The company said it only had a profit of P18.55 million for the period, down sharply from P611.93 million for the same period last year.
Core income of one of the country’s top sugar producers was also down to P169 million from P645 million the previous year.
Pedro Roxas, the company chairman and CEO, said the company’s factory problems grossly affected the country’s sugarcane supply.
“We also had to spend roughly P700 million for new equipment and repairs to address the problems at the plant,” Roxas said.
The company experienced “a double whammy” as it tried to plug the concerns in its plants while trying to combat the combined impact of declining sugar prices and escalating production costs in the global sugar market. The Philippines recorded 5-percent drop in overall cane supply in the past year. Batangas production fell by 10 percent and Negros Occidental by 5 percent, Roxas Holdings said without citing any money figures.
The group’s ethanol business cushioned the impact of sugar with Roxol Bioenergy Corp. and San Carlos Bioenergy Corp. Inc. posting a net income after tax of P215 million and P122 million, respectively, the company said.
In May the company acquired San Carlos which recently completed its expansion project that increased the plant’s capacity to 38 million liters per year from 32 million liters.
To abate the impact of unpredictable sugar prices and declining cane supply, alongside the factory problems and the ongoing repairs, the company said it will tighten measures to prop up its sugar business and will maintain its focus on ethanol.

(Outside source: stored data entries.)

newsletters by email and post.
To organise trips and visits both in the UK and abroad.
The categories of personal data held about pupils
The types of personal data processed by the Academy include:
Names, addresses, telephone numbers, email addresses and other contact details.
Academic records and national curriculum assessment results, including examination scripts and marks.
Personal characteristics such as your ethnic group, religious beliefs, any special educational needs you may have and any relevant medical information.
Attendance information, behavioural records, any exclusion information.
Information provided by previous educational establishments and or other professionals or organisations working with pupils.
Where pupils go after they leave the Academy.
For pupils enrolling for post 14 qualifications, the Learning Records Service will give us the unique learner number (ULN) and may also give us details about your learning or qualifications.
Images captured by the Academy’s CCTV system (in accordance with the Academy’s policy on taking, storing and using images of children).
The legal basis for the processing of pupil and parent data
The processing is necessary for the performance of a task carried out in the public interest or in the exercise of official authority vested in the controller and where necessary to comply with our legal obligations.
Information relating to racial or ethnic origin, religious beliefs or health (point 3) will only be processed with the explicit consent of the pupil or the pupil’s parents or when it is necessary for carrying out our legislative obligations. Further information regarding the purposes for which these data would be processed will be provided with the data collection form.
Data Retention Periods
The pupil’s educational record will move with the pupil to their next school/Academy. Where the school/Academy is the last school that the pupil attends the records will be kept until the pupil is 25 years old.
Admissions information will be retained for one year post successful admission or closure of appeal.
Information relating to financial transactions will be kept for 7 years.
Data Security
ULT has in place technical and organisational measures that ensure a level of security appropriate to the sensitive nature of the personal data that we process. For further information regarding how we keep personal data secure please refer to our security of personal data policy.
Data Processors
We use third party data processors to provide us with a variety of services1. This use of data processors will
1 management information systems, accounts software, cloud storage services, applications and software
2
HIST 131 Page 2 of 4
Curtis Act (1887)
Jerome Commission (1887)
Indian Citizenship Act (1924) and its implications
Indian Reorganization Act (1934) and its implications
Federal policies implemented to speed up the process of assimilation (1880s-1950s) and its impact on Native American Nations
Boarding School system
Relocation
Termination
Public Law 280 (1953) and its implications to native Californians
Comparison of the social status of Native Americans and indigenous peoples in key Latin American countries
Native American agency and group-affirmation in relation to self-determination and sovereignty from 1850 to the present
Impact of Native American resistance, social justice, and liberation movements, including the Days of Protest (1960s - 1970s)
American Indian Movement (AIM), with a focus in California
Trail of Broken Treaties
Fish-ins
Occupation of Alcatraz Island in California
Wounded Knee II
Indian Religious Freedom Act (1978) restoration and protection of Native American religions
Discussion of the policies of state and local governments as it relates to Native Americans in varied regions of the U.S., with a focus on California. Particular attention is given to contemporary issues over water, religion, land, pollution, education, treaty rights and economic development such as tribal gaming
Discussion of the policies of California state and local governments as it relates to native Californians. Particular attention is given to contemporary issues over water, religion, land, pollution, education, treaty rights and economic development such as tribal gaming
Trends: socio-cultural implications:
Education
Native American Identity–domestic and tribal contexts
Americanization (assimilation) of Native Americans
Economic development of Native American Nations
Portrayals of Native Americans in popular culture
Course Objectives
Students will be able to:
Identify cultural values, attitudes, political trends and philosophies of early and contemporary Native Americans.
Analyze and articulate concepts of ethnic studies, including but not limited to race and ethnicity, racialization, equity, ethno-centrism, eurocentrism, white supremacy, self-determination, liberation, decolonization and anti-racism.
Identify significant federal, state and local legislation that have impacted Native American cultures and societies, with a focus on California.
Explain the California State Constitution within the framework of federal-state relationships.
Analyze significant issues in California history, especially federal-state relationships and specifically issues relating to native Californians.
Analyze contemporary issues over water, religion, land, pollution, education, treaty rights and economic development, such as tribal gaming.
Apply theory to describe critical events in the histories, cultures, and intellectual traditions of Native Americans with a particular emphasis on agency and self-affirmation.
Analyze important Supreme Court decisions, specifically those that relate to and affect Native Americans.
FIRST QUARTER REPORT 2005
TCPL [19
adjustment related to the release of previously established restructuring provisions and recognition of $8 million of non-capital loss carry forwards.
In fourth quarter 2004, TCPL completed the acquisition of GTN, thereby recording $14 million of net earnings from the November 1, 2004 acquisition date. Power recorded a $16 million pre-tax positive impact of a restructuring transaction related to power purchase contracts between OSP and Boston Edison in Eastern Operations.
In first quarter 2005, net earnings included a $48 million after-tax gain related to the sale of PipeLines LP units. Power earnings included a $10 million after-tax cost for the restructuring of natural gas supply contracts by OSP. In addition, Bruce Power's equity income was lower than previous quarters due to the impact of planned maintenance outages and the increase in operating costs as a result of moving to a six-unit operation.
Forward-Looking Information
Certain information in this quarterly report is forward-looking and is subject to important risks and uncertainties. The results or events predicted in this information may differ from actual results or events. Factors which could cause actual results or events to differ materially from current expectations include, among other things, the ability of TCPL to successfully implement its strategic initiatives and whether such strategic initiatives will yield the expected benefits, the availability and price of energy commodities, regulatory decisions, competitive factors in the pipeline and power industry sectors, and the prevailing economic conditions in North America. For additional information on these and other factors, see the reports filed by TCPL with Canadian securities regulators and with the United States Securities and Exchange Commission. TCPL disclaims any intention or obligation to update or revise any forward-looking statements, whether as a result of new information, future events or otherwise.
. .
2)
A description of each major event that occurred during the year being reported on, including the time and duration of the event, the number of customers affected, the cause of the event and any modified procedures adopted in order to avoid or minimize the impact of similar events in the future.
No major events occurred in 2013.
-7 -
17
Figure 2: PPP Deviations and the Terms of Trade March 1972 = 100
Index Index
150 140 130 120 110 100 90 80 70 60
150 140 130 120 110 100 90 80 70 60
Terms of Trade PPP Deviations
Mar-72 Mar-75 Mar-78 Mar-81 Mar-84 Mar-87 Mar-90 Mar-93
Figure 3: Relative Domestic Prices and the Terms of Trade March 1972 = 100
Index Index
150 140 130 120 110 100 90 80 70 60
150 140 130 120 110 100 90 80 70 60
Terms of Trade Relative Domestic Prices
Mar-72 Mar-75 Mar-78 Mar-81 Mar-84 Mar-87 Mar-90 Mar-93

He said that with the new company leadership following the appointment of sugar industry veteran Hubert Tubio at the helm as its new president and chief executive, which will take effect later this month, the company is confident of gaining lost ground during the year.
Tubio was the former chairman of Bioeq Energy Holdings Inc., a bioenergy company; and a member of the board of Negros College Inc.
He also served as president and COO of Victorias Milling Co. Inc. from 2009 to 2014. During his term, he set record-production volumes in both raw and refinery operations since the milling’s founding in 1919 and recorded the highest yield and sugar recovery in the Philippines, while capturing 25.7 percent of the sugarcane supply in Negros Occidental in 2012 and 2013.